▶ [What you will do] From the line with "BAARIKÜLMIKUD" onward, reproduce each line of the entries exactly, ending at the last one, and add nothing.

▶ [Information given]
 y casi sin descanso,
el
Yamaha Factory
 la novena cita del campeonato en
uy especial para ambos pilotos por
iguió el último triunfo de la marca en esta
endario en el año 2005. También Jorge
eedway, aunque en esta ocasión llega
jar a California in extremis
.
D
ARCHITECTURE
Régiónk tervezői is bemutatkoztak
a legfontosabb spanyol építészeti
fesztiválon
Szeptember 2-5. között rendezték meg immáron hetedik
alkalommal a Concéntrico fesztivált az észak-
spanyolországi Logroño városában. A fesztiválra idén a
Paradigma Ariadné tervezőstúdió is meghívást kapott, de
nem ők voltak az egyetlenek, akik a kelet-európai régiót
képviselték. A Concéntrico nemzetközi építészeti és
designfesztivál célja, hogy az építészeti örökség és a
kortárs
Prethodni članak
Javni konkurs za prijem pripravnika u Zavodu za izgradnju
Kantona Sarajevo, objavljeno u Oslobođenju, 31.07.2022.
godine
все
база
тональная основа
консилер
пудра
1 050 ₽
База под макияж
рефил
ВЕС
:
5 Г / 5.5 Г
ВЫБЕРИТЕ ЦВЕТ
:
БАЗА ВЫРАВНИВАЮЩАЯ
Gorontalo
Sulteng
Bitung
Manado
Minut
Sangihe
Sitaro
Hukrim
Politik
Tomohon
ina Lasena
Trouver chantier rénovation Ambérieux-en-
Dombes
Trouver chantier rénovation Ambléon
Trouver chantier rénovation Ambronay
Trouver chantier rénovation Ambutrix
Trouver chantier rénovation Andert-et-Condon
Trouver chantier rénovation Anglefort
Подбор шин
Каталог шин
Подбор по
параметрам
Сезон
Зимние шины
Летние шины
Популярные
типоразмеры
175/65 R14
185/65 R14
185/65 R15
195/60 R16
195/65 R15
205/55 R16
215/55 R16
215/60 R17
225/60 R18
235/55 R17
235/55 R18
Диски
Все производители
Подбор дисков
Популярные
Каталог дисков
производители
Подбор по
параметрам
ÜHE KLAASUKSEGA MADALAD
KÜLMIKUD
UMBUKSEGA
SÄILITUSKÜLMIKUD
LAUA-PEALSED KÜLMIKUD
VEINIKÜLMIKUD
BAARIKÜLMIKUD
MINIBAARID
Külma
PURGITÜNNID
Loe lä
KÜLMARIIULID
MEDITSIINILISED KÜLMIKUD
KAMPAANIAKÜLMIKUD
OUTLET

▶ [Exercise response]
BAARIKÜLMIKUD
MINIBAARID
Külma
PURGITÜNNID
Loe lä
KÜLMARIIULID
MEDITSIINILISED KÜLMIKUD
KAMPAANIAKÜLMIKUD
OUTLET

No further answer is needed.